Dr. Dave Sauchyn is Research Professor at the Prairie Adaptation Research Collaborative (PARC) at the University of Regina. His research expertise is the climate and hydrology of the past millennium in Canada’s western interior and how knowledge of the past can inform scenarios of future climate and water supplies. Dave has been an invited expert witness on climate change in the Canadian Senate and House of Commons, and at forums hosted by provincial premiers and environment ministers.

Dave is currently co-directing a five-year study of vulnerability to climate extremes in Chile, Argentina, Colombia, Brazil and the Canadian Prairies. He is senior editor and co-author of the book The New Normal: The Canadian Plains in a Changing Climate published in 2010.

Work instruction A:
Retype the Sauchyn biography from "Dr. Dave Sauchyn" to "and environment ministers.".
Work instruction B:
According to the Sauchyn biography, in what year was the book The New Normal: The Canadian Plains in a Changing Climate published?
Work instruction C:
Write what comes next in the Sauchyn biography, picking up after its last sentence.

Entries provided:

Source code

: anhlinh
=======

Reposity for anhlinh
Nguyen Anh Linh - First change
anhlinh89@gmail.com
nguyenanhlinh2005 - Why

Answer box A:
Dr. Dave Sauchyn is Research Professor at the Prairie Adaptation Research Collaborative (PARC) at the University of Regina. His research expertise is the climate and hydrology of the past millennium in Canada’s western interior and how knowledge of the past can inform scenarios of future climate and water supplies. Dave has been an invited expert witness on climate change in the Canadian Senate and House of Commons, and at forums hosted by provincial premiers and environment ministers.

Answer box B:
2010

Answer box C:
Abstract: Extending baseline hydrology from decades to centuries: Implications for water resource engineering

By Dave Sauchyn, Jeannine St. Jacques, Suzan Lapp, Cesar Perez-Valdivia and Jessica Vanstone
Prairie Adaptation Research Collaborative
University of Regina, Regina, Canada

Standard practices in water resource management and engineering assume a certain reliability of water supplies and stationarity of the hydrologic regime based on the analysis of hydrometric data.  Paleohydrology and climate modeling undermine these assumptions by revealing scales and extremes of hydroclimatic variability outside the scope of instrumental records. Generally, professional planners and hydrological engineers regard the tangible evidence from climate proxies with less skepticism than model projections and thus paleoclimate reconstructions are a gateway for introducing practitioners to concepts of climate variability and change. Tree rings are particularly familiar. The tree-ring reconstruction of annual and seasonal water levels is based on the correlation between watershed wetness (water stored in plants and soil) and runoff.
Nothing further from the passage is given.